“If you have ideas of how church can be, you can make them happen. Doors are wide open, obstacles are few.”
One of my favorite aspects of church planting is that things are ground-up; theology is becoming reality, philosophy is becoming practice. In other words, if you have ideas of how church can be, you can make them happen. Doors are wide open, obstacles are few.
And in church planting, you’re starting something new almost all the time, whether it’s a children’s ministry, a small group, an elder team, a prayer ministry, or an outreach strategy.
It must also be said that seeing an idea to fruition can also be one the greatest challenges in church planting, and because church planters are seeing multiple ideas to fruition at the same time, it is quite the juggling act. This greenhouse-like atmosphere requires diligence, patience, and back-breaking hard work. Most of all, I believe, it requires thinking through the whys of church. These whys lead to the hows; philosophy of ministry leads to practice and structure.

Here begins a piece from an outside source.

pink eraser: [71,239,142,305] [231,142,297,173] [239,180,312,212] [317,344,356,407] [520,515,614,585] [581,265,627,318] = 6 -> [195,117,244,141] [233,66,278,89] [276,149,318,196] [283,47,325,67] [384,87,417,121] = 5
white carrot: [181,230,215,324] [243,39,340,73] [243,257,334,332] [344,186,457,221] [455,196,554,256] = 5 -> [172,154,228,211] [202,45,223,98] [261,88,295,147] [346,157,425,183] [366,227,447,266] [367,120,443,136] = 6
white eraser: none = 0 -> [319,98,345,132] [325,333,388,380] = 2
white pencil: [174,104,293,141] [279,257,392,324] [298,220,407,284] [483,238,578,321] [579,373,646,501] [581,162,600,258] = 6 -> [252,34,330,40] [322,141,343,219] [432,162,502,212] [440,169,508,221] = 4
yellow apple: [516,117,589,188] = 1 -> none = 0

My husband and the other elders do most of this philosophizing, but when our church reached a point when we needed a more structured women’s ministry, which was around the start of year three, the idea-generating fell to me. With an empty drawing board before me, I felt the weight of my decisions. Just how do you go about starting a women’s ministry?

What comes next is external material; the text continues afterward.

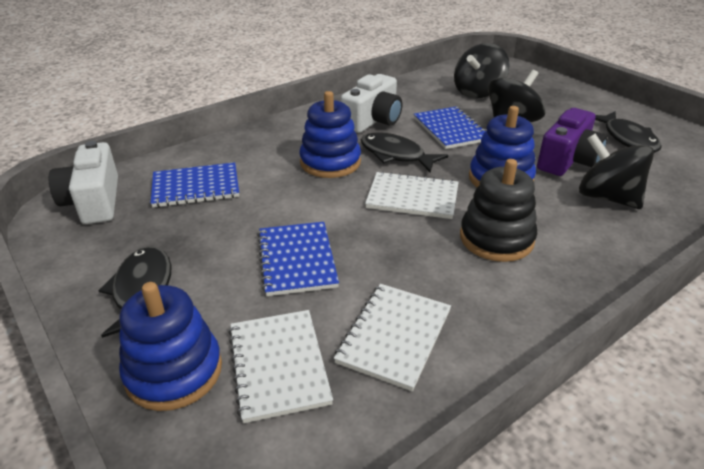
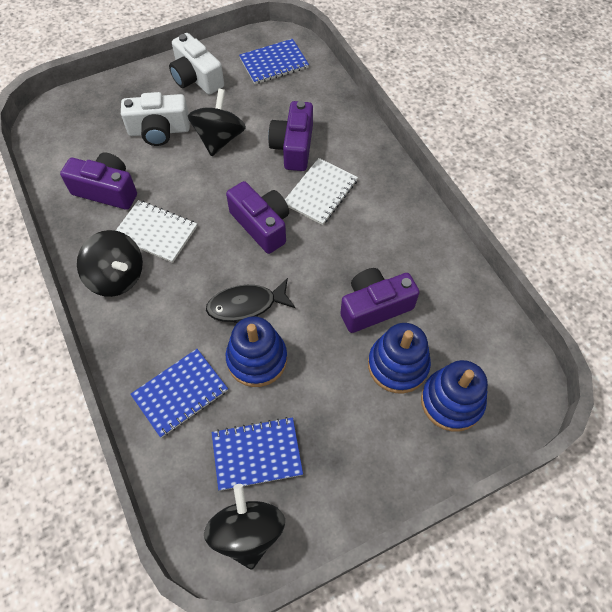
black fish: [98,246,172,338] [361,132,448,172] [595,112,662,153] = 3 -> [206,278,296,323] = 1
black stacking toy: [460,159,537,262] = 1 -> none = 0
purple camera: [537,108,607,176] = 1 -> [60,152,137,210] [226,181,289,254] [268,101,313,171] [340,268,420,333] = 4
white notebook: [228,310,333,423] [334,284,451,391] [365,171,458,219] = 3 -> [116,200,197,263] [285,158,358,225] = 2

I realized quickly that the philosophy—the whys—behind the women’s ministry would be the most important decision I ever made. The whys would inform everything we did for and with women in our church. Why would this ministry exist?
From our ministry experience, I’ve seen that there are two main whys for women’s ministry: to gather women together around an activity for fellowship or to introduce women into a process of spiritual growth. One is event-based, the other is a relationship-based. I knew that we could do a series of unrelated events that brought women together or that we could develop a process of connecting that would lead to one-on-one or small group discipleship. In the latter, events would serve as an entry into relationships. There would need to be a What next? after every event, whether it was a small group Bible study or a discipleship relationship or a way to invest in other women.

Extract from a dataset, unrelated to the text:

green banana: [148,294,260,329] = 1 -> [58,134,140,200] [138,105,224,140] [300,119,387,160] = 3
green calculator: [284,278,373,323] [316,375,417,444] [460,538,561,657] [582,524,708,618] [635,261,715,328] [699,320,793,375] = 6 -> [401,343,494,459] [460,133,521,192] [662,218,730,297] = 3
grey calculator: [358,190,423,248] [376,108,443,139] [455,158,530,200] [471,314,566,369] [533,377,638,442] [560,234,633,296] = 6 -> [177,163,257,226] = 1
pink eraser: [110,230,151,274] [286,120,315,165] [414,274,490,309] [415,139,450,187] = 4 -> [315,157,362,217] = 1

Honestly, this is still a work in process. We are two years in and still constantly trying to adjust how this philosophy plays out practically. The philosophy of our women’s ministry is that we would constantly drill down to discipleship. We invite women into Bible study, needs-based ministries, or occasional events so that women can connect in spiritually-sharpening relationships.
For many of you, as you are starting a women’s ministry from the ground up, I encourage you to think about the why’s of what you’re building. Those whys will anchor you when you’re discouraged and help you know what you should or shouldn’t give your attention to. Those whys are everything.
Your turn: tell us the philosophy behind any ministry you’re leading, whether it’s your children, women’s ministry, or children’s ministry. What are your whys?